Ma inutile rubare spazio a Mereghetti. Lo ringraziamo soltanto della sua gentilezza e della sua attenzione a "Cavallo 2000". Del resto, sfogliando le pagine dei suoi tre volumi sul cinema, ci si accorge che - caso più unico che raro - nelle schede di film che parlano di cavalli non c'è neppure una corbelleria. Evviva!
L’intelligenza dei cavalli non è certo un segreto, ma che sapessero anche «parlare», e in film muto per giunta, questa è una vera sorpresa, che si potrà scoprire durante le Giornate del cinema muto la cui quarantesima edizione si svolgerà a Pordenone dal 2 al 9 ottobre. Qui, restaurato dal Museum of Modern Art con i fondi della Twentieth-Century Fox, si potrà finalmente vedere Kentucky Pride (in italiano Galoppo di gloria) che John Ford diresse nel 1925 e che molti ritenevano perduto.
Il film racconta la storia di una purosangue, Virginia’s Future, con cui un ricco allevatore spera di rifarsi delle perdite al gioco (e riconquistare la moglie che lo tradisce) ma il giorno in cui partecipa al Kentucky Pride il cavallo cade a pochi metri dal traguardo e si azzoppa, facendo finire sul lastrico il proprietario. Tutto questo però lo scopriamo dal punto divista del cavallo, perché è lui che ci parla, che ci spiega e si spiega.
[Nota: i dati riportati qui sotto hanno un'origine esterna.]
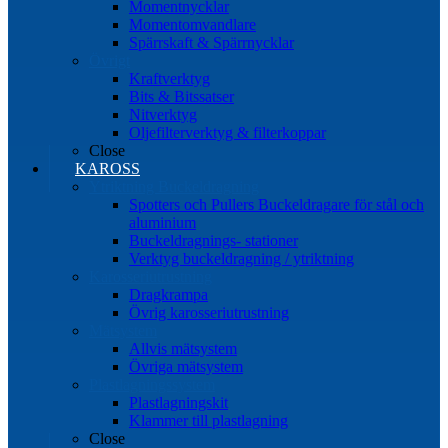
Momentnycklar
Momentomvandlare
Spärrskaft & Spärrnycklar
Övrigt
Kraftverktyg
Bits & Bitssatser
Nitverktyg
Oljefilterverktyg & filterkoppar
Close
KAROSS
Ytriktning Buckeldragning
Spotters och Pullers Buckeldragare för stål och
aluminium
Buckeldragnings- stationer
Verktyg buckeldragning / ytriktning
Karosseriutrustning
Dragkrampa
Övrig karosseriutrustning
Mätsystem
Allvis mätsystem
Övriga mätsystem
Plastlagningssystem
Plastlagningskit
Klammer till plastlagning
Close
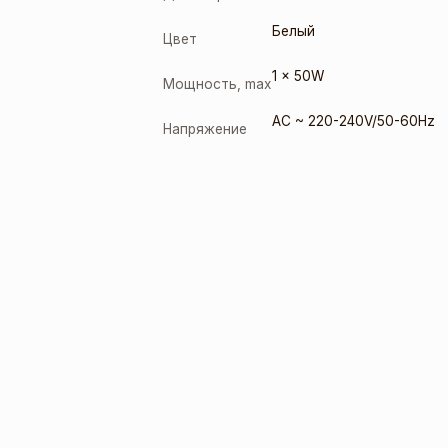
Белый
Цвет
1 x 50W
Мощность, max
AC ~ 220-240V/50-60Hz
Напряжение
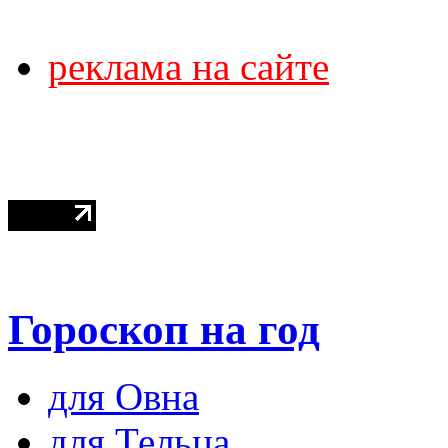
реклама на сайте
Гороскоп на год
для Овна
для Тельца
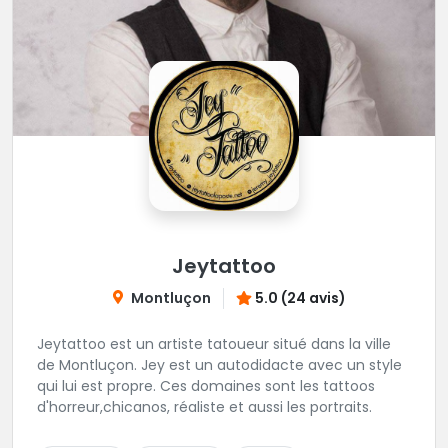
Jeytattoo
Montluçon
5.0 (24 avis)
Jeytattoo est un artiste tatoueur situé dans la ville
de Montluçon. Jey est un autodidacte avec un style
qui lui est propre. Ces domaines sont les tattoos
d'horreur,chicanos, réaliste et aussi les portraits.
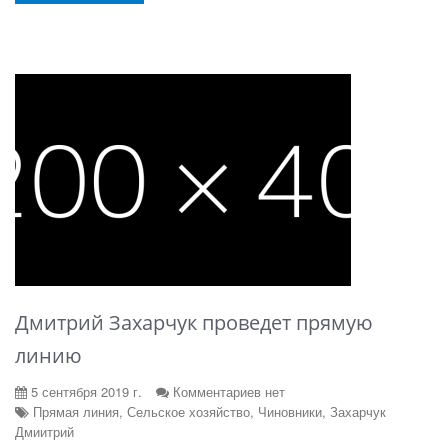
Дмитрий Захарчук проведет прямую
линию
5 сентября 2019 г.
Комментариев нет
Прямая линия, Сельское хозяйство, Чиновники, Захарчук
Дмиитрий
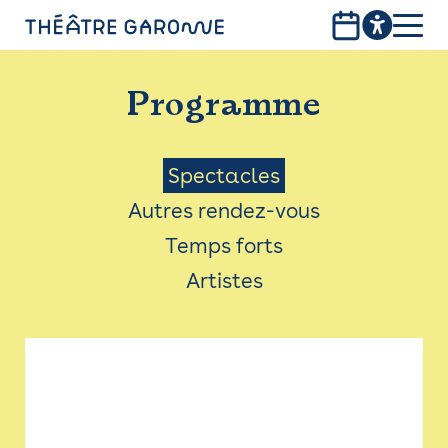
Aller
au
contenu
PROGRAMME
principal
Programme
INFOS PRATIQUES
AVEC LES PUBLICS
Menu
Spectacles
Autres rendez-vous
ACCESSIBILITÉ
Saison
Temps forts
LES PRODUCTIONS
Artistes
LE THÉÂTRE
Bistro
Billetterie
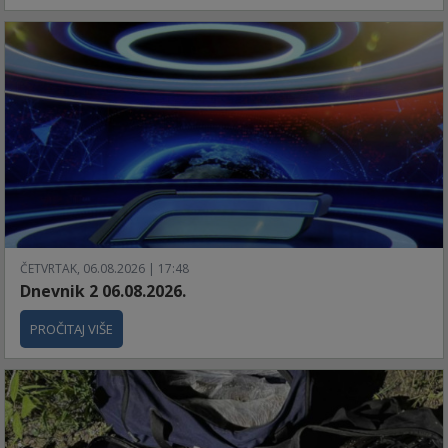
ČETVRTAK, 06.08.2026 | 17:48
Dnevnik 2 06.08.2026.
PROČITAJ VIŠE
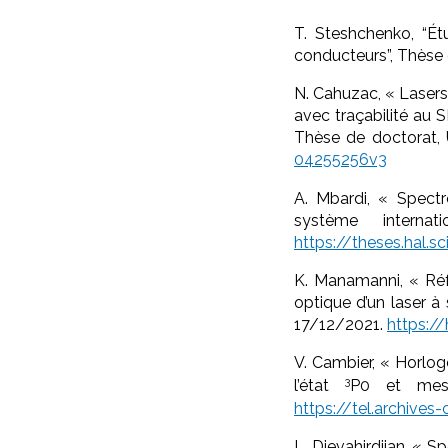
T. Steshchenko, “Ét
conducteurs”, Thèse d
N. Cahuzac, « Lasers
avec traçabilité au 
Thèse de doctorat, U
04255256v3
A. Mbardi, « Spectr
système interna
https://theses.hal.
K. Manamanni, « Réfé
optique d’un laser à
17/12/2021.
https:/
V. Cambier, « Horlo
3
l’état
P
0
et mesur
https://tel.archives
L. Djevahirdjian, « S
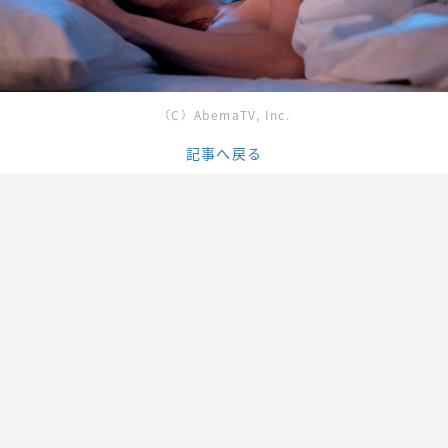
（C）AbemaTV, Inc.
記事へ戻る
Naturalmente attraverso le didascalie perché nel 1925 il cinema è ancora muto: in alto, a sinistra o a destra, il muso del purosangue fa capire allo spettatore a chi attribuire le frasi che aiutano a capire la storia che si sta svolgendo sullo schermo.
Così sappiamo che «la prima legge» che devono rispettare è «correre dritto, correre veloce», capiamo che dal modo in cui vengono accarezzati e toccati riconoscono le intenzioni delle persone, scopriamo il legame paterno che ha con lo stalliere (irlandese, naturalmente: il cuore di John Ford batte sempre per la sua terra d’origine) e soprattutto condividiamo con lei i momenti in cui si aspetta di essere abbattuta per colpa della ferita alla gamba.
Ma per fortuna lo stalliere non ha il coraggio di ubbidire all’ordine e il film segue la nuova vita di Virginia’s Future, questa volta come fattrice di purosangue, in un allevamento dove incontrerà alcuni dei grandi campioni di quegli anni, a cominciare da Man o’War e da suo padre Fair Play, ripresi da Ford per aumentare il senso di realtà del film.
Inutile aggiungere che la figlia, che la nostra cavalla metterà al mondo, Confederacy, sarà anche lei una campionessa a cui spetterà il compito di riscattare sia la caduta della madre che il destino del vecchio allevatore, caduto in disgrazia e ridottosi a vendere whisky di contrabbando. Il tutto in un trionfo di didascalie cavalline.
Naturalmente non è solo questa la ragione per cui Galoppo di gloria merita di essere visto e apprezzato. In questa storia possiamo già leggere i grandi temi che attraverseranno il cinema di John Ford – la disintegrazione della famiglia, il senso del dovere (anche per un cavallo) e la fierezza della propria tradizione (l’Irlanda, ancora l’Irlanda) – ma soprattutto si respira un piacere del racconto e dell’ambientazione nella natura (non si contano le scene in cui i cavalli galoppano liberi nei prati) che fanno già intuire le qualità dei suoi capolavori successivi. Senza dimenticare che la sceneggiatura è firmata da Dorothy Yost, una delle prime grandi scrittrici di Hollywood, la vera ideatrice dei cavalli parlanti.